• Problem details
Update the lines from the one containing "genus: Staphylea" through the end of the items, inclusive. Change "common name" to "vernacular name" and leave everything else as it is.

• Supplied records
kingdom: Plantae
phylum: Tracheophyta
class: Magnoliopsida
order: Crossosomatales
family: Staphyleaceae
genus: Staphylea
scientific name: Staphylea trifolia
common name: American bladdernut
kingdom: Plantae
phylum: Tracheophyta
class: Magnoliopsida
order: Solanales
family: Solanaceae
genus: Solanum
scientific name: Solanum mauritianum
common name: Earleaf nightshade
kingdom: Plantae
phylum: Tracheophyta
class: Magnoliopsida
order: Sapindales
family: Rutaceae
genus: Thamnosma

• Reply to the task
genus: Staphylea
scientific name: Staphylea trifolia
vernacular name: American bladdernut
kingdom: Plantae
phylum: Tracheophyta
class: Magnoliopsida
order: Solanales
family: Solanaceae
genus: Solanum
scientific name: Solanum mauritianum
vernacular name: Earleaf nightshade
kingdom: Plantae
phylum: Tracheophyta
class: Magnoliopsida
order: Sapindales
family: Rutaceae
genus: Thamnosma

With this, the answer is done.